There are several controversies in the assessment of the benefit, value and sustainability of cancer drugs. First, there is a surprising disagreement on the impact of drugs on the overall outcome of cancer treatment. Second, raising the bar of efficacy in clinical trials is claimed by many, but at the same time, being conservative appears justified as well, given the overall benefit of multiple incremental gains, typically observed in advanced solid tumours.
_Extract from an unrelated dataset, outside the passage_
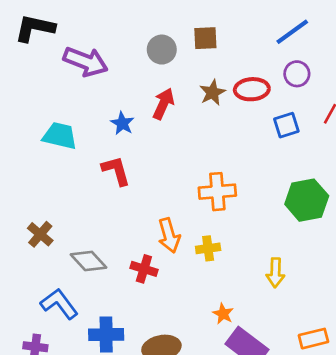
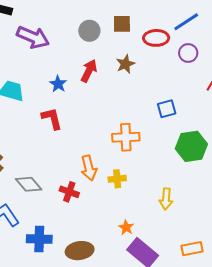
red ellipse: (252, 89) -> (156, 38), moved
blue square: (286, 125) -> (167, 109), moved

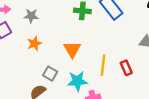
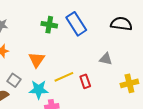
yellow line: (103, 65) -> (64, 77), turned 54

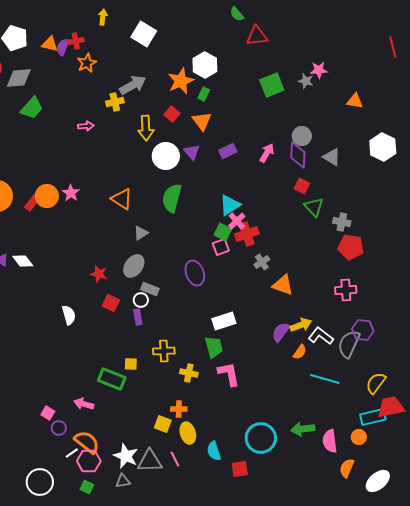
Third, sustainability of cancer drug cost is a prohibitive challenge, but no major successful action has been taken so far. The reason for these controversies can be understood using concepts borrowed from psychological and cognitive sciences: each stakeholder has different perspectives generated by different availability biases; this implies different priorities, leading people to think, choose and act differently. Providing an ‘objective’ assessment of the benefit and value of a cancer drug makes sense only if the perspective adopted is clearly identified. The American Society of Clinical Oncology (ASCO) scale fits the patients' perspective by helping individual patients to choose the most valuable therapeutic option for their condition. Conversely, the European Society for Medical Oncology (ESMO) scale has a public health perspective: ranking the clinical benefit of oncologic drugs to identify those agents that should be available in every EU country. Because this scale is being adopted for reimbursement purposes in several European regions, the current major methodological problems of the scale should urgently be corrected to avoid unwanted societal consequences.